§ Try it
Starting at the first line of the data below and ending at the line containing "Reading left to right, extract", put every line into a numbered list, including both of those lines and leaving out any blank lines.
━━━━━━━━━━━━━━━━
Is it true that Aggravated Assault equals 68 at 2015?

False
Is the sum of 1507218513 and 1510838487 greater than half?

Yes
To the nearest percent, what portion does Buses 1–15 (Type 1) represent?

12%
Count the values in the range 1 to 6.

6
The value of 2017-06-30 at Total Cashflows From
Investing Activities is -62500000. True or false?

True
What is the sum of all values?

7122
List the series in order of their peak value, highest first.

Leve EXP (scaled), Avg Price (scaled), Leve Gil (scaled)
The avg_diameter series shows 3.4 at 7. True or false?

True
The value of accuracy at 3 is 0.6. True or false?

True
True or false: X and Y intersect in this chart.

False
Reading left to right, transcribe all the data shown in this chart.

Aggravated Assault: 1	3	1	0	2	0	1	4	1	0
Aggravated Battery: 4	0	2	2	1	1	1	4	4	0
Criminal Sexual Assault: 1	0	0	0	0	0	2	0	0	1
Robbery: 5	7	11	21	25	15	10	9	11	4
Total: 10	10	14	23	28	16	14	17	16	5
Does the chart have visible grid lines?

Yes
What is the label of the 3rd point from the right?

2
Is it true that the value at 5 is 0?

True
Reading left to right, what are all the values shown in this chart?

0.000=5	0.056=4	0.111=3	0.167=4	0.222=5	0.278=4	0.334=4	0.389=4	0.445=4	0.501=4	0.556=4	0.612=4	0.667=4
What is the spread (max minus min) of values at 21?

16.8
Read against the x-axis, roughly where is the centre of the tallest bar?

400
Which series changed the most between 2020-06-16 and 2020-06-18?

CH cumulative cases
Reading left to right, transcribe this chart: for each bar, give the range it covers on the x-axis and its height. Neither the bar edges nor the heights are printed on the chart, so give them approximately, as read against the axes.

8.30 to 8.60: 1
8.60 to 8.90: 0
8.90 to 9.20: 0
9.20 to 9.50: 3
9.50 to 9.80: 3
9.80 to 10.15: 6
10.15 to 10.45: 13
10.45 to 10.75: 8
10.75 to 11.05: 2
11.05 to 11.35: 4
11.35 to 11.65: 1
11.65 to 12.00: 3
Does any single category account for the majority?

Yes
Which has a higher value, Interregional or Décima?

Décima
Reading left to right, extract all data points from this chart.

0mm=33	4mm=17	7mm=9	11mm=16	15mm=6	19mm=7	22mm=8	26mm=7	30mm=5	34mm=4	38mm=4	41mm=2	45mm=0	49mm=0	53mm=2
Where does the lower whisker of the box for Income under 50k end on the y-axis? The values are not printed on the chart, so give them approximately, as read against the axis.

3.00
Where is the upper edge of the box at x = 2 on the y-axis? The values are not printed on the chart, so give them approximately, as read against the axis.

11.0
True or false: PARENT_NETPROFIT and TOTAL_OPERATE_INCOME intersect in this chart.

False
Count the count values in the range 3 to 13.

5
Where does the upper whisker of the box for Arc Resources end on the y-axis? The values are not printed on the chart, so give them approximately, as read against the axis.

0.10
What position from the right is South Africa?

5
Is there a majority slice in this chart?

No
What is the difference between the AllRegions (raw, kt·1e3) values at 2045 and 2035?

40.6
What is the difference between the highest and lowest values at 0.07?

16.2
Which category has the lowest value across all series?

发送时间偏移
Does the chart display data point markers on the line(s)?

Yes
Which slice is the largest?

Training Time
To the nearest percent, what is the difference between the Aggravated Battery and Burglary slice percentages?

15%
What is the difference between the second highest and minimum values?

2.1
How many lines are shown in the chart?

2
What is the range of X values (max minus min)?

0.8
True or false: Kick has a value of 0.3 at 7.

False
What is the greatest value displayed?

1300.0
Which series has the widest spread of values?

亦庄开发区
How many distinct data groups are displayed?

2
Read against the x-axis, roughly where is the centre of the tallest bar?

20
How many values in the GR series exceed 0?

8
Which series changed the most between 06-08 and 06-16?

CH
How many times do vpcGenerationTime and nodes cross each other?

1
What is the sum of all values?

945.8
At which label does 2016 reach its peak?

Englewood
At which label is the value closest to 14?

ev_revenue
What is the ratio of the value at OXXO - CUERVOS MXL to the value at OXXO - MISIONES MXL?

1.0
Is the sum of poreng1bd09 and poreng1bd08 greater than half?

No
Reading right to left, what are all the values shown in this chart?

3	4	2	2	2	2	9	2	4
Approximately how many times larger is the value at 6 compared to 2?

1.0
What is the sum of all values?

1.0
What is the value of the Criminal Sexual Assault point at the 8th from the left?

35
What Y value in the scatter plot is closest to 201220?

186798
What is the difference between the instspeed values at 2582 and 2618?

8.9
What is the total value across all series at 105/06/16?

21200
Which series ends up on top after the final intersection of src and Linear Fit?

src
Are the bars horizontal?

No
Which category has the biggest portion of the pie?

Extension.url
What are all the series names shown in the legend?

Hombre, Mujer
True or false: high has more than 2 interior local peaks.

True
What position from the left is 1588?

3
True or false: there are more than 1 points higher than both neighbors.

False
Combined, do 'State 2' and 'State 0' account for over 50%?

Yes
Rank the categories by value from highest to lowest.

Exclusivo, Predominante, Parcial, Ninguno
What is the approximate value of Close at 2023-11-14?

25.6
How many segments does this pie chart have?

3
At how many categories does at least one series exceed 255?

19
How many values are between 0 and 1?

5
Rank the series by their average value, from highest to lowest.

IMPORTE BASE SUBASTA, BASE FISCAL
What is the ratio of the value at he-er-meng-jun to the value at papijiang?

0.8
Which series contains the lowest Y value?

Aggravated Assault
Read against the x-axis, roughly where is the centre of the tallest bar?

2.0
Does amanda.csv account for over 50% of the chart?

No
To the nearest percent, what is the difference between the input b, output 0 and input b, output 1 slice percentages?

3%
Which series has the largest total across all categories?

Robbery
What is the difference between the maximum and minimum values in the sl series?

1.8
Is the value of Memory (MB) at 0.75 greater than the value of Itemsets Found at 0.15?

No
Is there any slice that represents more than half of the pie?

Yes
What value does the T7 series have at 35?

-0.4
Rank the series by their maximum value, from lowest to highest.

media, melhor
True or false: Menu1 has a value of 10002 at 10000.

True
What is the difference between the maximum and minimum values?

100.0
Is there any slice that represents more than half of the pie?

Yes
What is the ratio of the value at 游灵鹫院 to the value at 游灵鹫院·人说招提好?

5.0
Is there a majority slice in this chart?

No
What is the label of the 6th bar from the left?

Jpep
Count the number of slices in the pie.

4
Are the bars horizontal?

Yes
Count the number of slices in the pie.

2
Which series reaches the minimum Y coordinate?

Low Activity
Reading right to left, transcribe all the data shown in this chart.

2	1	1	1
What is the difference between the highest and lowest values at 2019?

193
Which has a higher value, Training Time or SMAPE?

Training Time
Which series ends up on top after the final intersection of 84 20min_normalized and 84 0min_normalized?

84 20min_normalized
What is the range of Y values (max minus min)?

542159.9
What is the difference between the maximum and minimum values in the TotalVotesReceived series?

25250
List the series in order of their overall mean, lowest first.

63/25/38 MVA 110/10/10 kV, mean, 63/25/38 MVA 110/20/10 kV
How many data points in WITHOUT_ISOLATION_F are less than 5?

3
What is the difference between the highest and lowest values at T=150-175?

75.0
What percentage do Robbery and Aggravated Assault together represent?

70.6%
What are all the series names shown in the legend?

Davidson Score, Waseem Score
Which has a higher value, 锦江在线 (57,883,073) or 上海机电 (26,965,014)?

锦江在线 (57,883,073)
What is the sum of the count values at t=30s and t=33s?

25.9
━━━━━━━━━━━━━━━━
§ Exercise result
1. Is it true that Aggravated Assault equals 68 at 2015?
2. False
3. Is the sum of 1507218513 and 1510838487 greater than half?
4. Yes
5. To the nearest percent, what portion does Buses 1–15 (Type 1) represent?
6. 12%
7. Count the values in the range 1 to 6.
8. 6
9. The value of 2017-06-30 at Total Cashflows From
10. Investing Activities is -62500000. True or false?
11. True
12. What is the sum of all values?
13. 7122
14. List the series in order of their peak value, highest first.
15. Leve EXP (scaled), Avg Price (scaled), Leve Gil (scaled)
16. The avg_diameter series shows 3.4 at 7. True or false?
17. True
18. The value of accuracy at 3 is 0.6. True or false?
19. True
20. True or false: X and Y intersect in this chart.
21. False
22. Reading left to right, transcribe all the data shown in this chart.
23. Aggravated Assault: 1	3	1	0	2	0	1	4	1	0
24. Aggravated Battery: 4	0	2	2	1	1	1	4	4	0
25. Criminal Sexual Assault: 1	0	0	0	0	0	2	0	0	1
26. Robbery: 5	7	11	21	25	15	10	9	11	4
27. Total: 10	10	14	23	28	16	14	17	16	5
28. Does the chart have visible grid lines?
29. Yes
30. What is the label of the 3rd point from the right?
31. 2
32. Is it true that the value at 5 is 0?
33. True
34. Reading left to right, what are all the values shown in this chart?
35. 0.000=5	0.056=4	0.111=3	0.167=4	0.222=5	0.278=4	0.334=4	0.389=4	0.445=4	0.501=4	0.556=4	0.612=4	0.667=4
36. What is the spread (max minus min) of values at 21?
37. 16.8
38. Read against the x-axis, roughly where is the centre of the tallest bar?
39. 400
40. Which series changed the most between 2020-06-16 and 2020-06-18?
41. CH cumulative cases
42. Reading left to right, transcribe this chart: for each bar, give the range it covers on the x-axis and its height. Neither the bar edges nor the heights are printed on the chart, so give them approximately, as read against the axes.
43. 8.30 to 8.60: 1
44. 8.60 to 8.90: 0
45. 8.90 to 9.20: 0
46. 9.20 to 9.50: 3
47. 9.50 to 9.80: 3
48. 9.80 to 10.15: 6
49. 10.15 to 10.45: 13
50. 10.45 to 10.75: 8
51. 10.75 to 11.05: 2
52. 11.05 to 11.35: 4
53. 11.35 to 11.65: 1
54. 11.65 to 12.00: 3
55. Does any single category account for the majority?
56. Yes
57. Which has a higher value, Interregional or Décima?
58. Décima
59. Reading left to right, extract all data points from this chart.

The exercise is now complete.